WHAT IS BEING ASKED: Whenever the word "more" turns up in a line of the data below, copy that line.

MATERIAL FOR THE TASK:
>>>>

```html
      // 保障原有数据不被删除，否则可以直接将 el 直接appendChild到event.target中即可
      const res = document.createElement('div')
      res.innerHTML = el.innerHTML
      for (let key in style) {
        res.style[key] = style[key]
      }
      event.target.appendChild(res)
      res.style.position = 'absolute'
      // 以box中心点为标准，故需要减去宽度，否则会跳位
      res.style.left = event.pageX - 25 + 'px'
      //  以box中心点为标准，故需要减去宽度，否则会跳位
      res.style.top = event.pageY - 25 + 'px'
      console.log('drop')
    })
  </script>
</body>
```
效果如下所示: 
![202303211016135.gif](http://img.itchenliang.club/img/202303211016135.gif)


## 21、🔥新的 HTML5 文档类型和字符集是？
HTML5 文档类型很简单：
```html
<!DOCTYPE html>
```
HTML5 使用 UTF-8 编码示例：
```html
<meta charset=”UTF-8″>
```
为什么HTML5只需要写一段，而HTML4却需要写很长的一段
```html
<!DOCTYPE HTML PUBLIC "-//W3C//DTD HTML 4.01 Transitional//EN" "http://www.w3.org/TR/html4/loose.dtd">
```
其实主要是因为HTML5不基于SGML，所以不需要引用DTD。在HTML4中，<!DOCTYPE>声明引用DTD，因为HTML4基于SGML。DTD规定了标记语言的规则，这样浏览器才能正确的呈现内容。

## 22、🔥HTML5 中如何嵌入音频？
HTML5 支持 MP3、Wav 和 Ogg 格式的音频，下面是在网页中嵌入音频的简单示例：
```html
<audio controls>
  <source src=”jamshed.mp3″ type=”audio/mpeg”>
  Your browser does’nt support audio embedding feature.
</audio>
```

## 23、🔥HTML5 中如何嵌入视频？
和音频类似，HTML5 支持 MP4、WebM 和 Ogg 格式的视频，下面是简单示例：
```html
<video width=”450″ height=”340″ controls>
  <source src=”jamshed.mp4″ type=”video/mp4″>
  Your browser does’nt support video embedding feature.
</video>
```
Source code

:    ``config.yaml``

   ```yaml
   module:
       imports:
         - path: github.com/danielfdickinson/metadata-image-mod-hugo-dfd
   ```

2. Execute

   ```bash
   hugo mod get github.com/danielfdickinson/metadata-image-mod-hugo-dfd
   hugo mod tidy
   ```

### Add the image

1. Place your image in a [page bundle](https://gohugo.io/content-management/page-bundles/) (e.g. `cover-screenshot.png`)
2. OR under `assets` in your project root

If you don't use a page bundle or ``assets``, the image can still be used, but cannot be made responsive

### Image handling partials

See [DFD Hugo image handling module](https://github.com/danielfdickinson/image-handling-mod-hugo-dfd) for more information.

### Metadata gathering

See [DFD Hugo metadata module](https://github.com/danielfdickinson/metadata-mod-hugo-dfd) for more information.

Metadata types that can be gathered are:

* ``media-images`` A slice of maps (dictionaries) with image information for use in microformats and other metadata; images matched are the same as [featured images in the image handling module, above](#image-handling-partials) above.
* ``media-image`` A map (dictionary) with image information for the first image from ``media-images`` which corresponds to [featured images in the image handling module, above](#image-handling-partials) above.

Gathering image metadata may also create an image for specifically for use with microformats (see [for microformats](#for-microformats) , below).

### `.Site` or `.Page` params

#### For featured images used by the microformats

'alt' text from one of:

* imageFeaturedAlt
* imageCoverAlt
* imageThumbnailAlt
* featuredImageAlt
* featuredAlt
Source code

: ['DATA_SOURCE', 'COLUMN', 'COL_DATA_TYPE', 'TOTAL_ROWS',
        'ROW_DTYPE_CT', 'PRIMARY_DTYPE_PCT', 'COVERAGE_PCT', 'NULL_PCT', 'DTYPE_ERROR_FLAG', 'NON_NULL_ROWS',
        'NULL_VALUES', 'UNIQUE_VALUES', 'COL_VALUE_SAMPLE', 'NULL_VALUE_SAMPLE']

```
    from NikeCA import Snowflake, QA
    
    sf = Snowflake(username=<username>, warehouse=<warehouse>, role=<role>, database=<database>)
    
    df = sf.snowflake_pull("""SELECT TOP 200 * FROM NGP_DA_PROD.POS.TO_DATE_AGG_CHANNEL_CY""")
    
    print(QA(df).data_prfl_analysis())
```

<<<<

SOLUTION:
See [DFD Hugo image handling module](https://github.com/danielfdickinson/image-handling-mod-hugo-dfd) for more information.
See [DFD Hugo metadata module](https://github.com/danielfdickinson/metadata-mod-hugo-dfd) for more information.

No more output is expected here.